Extracted records →
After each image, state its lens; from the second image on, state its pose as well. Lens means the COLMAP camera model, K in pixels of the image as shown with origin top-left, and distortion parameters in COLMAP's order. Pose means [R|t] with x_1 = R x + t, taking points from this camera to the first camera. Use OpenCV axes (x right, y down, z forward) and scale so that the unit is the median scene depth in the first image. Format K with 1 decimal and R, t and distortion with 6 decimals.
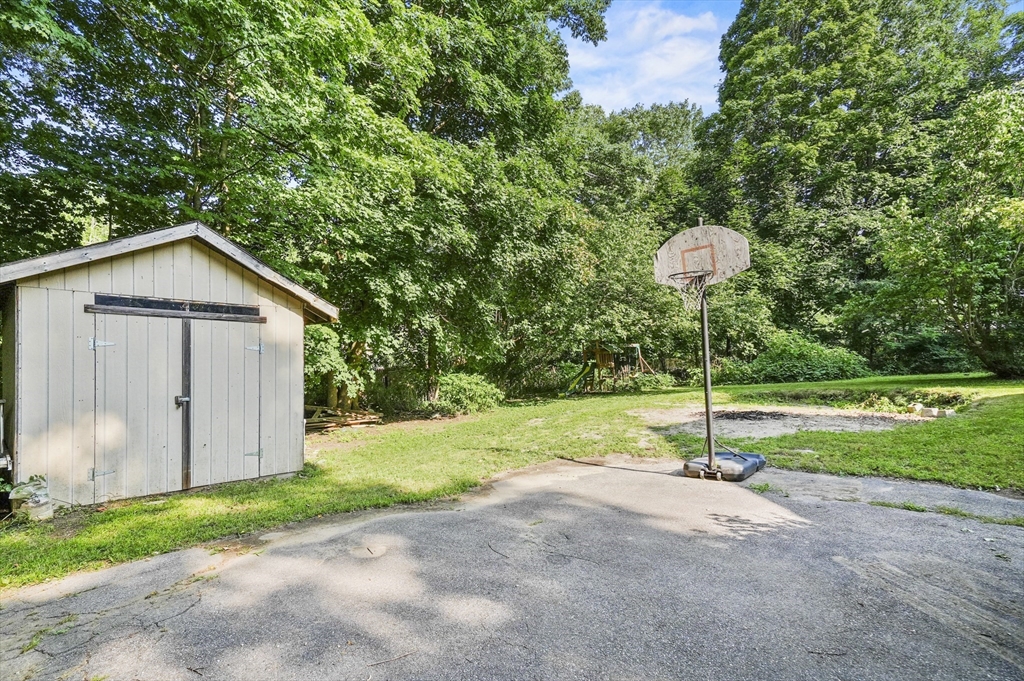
lens RADIAL K [[494.3, 0, 503.0], [0, 494.3, 365.8], [0, 0, 1]] dist [0.012989, 0.005979]
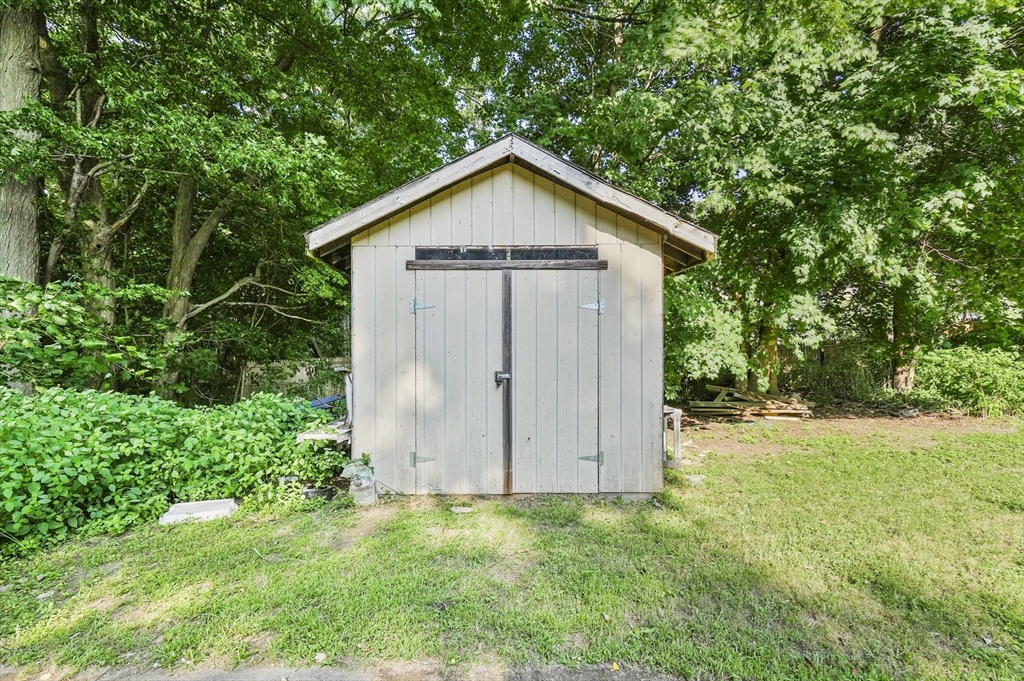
lens RADIAL K [[494.3, 0, 514.7], [0, 494.3, 340.5], [0, 0, 1]] dist [0.012989, 0.005979]
pose [[0.701176, -0.000117, -0.712988, -0.077190], [0.002747, 0.999993, 0.002538, 0.009561], [0.712983, -0.003739, 0.701171, 0.411687]]
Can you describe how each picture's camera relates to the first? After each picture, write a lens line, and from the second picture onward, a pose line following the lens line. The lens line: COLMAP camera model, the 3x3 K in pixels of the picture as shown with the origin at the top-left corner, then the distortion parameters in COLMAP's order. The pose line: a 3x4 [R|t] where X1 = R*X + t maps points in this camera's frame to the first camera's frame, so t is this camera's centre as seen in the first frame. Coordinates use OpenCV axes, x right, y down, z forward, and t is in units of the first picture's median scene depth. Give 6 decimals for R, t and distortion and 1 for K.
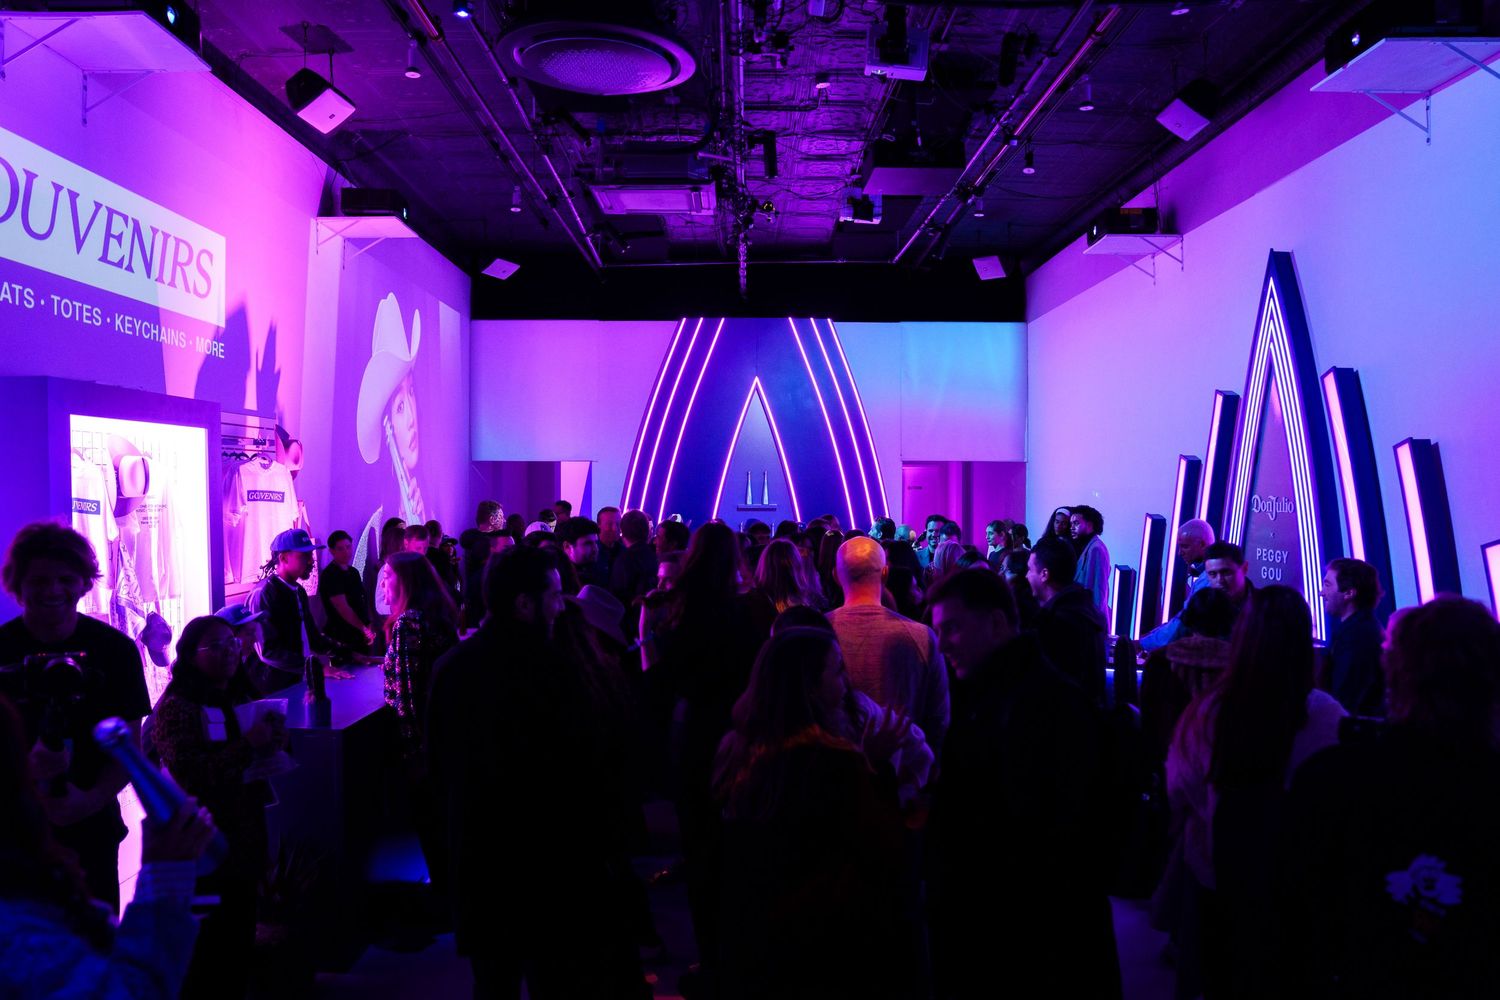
lens RADIAL K [[1041.4, 0, 750.3], [0, 1041.4, 493.4], [0, 0, 1]] dist [-0.000774, 0.001027]
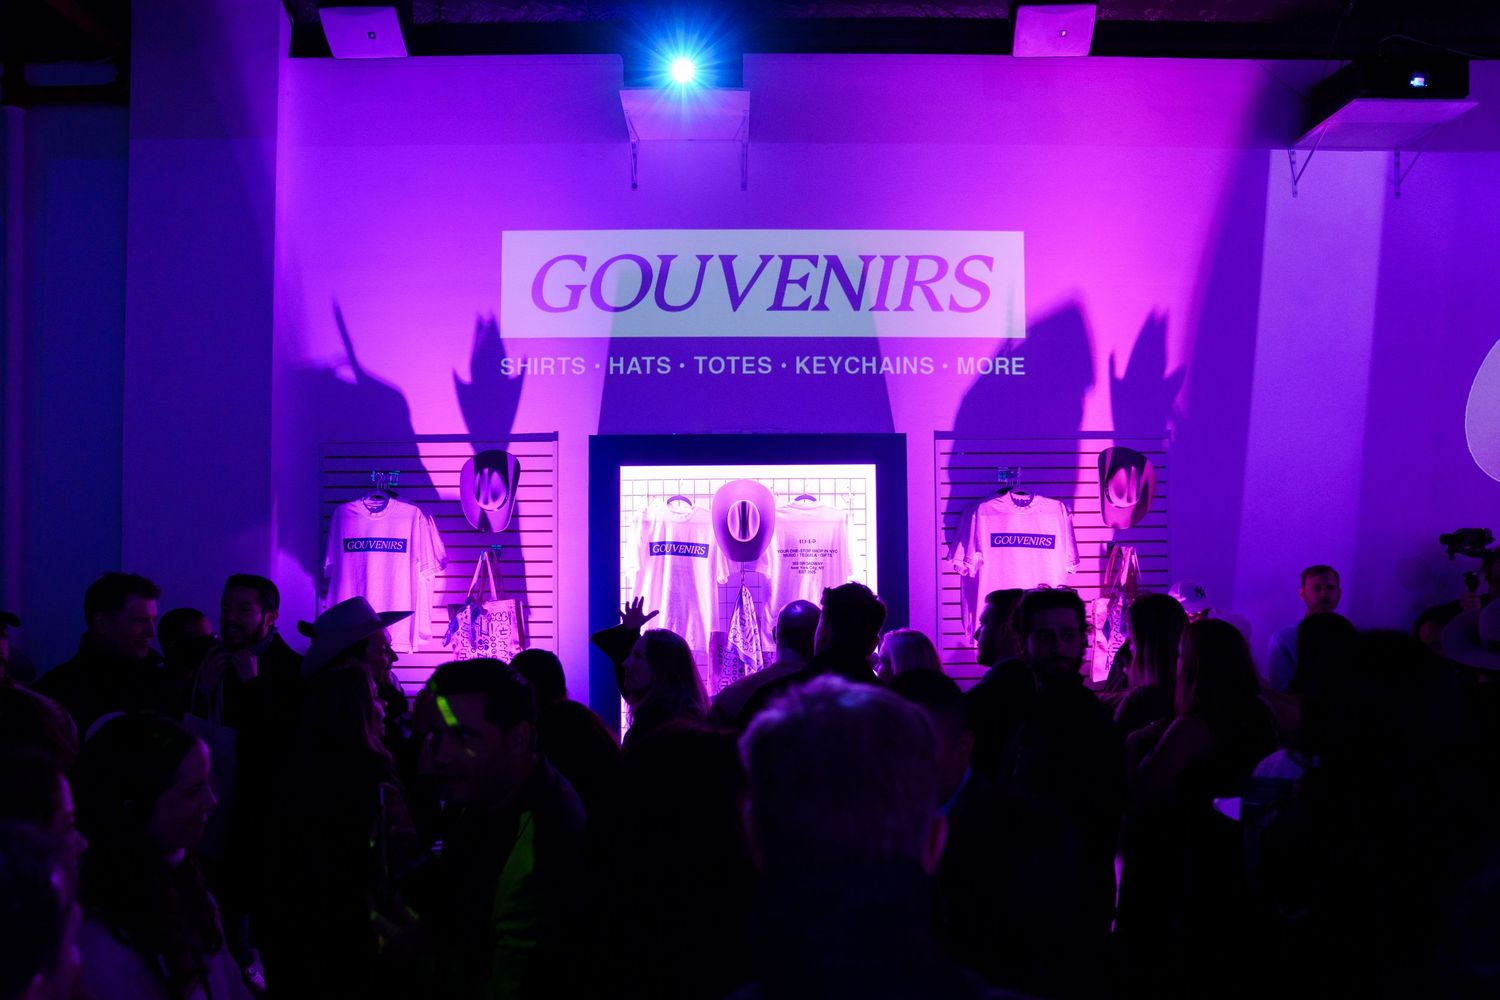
lens RADIAL K [[1075.2, 0, 750.1], [0, 1075.2, 500.0], [0, 0, 1]] dist [-0.099100, -0.001002]
pose [[0.009006, -0.045351, -0.998931, 0.403990], [-0.001091, 0.998970, -0.045362, 0.010250], [0.999959, 0.001498, 0.008947, 0.935905]]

Exercise directions →
Starting at the line that contains "Can you describe", please write out each line through the last line of the data, both ends included, and keep pictures out of the copy.

Result below →
Can you describe how each picture's camera relates to the first? After each picture, write a lens line, and from the second picture onward, a pose line following the lens line. The lens line: COLMAP camera model, the 3x3 K in pixels of the picture as shown with the origin at the top-left corner, then the distortion parameters in COLMAP's order. The pose line: a 3x4 [R|t] where X1 = R*X + t maps points in this camera's frame to the first camera's frame, so t is this camera's centre as seen in the first frame. Coordinates use OpenCV axes, x right, y down, z forward, and t is in units of the first picture's median scene depth. Give 6 decimals for R, t and distortion and 1 for K.
lens RADIAL K [[1041.4, 0, 750.3], [0, 1041.4, 493.4], [0, 0, 1]] dist [-0.000774, 0.001027]
lens RADIAL K [[1075.2, 0, 750.1], [0, 1075.2, 500.0], [0, 0, 1]] dist [-0.099100, -0.001002]
pose [[0.009006, -0.045351, -0.998931, 0.403990], [-0.001091, 0.998970, -0.045362, 0.010250], [0.999959, 0.001498, 0.008947, 0.935905]]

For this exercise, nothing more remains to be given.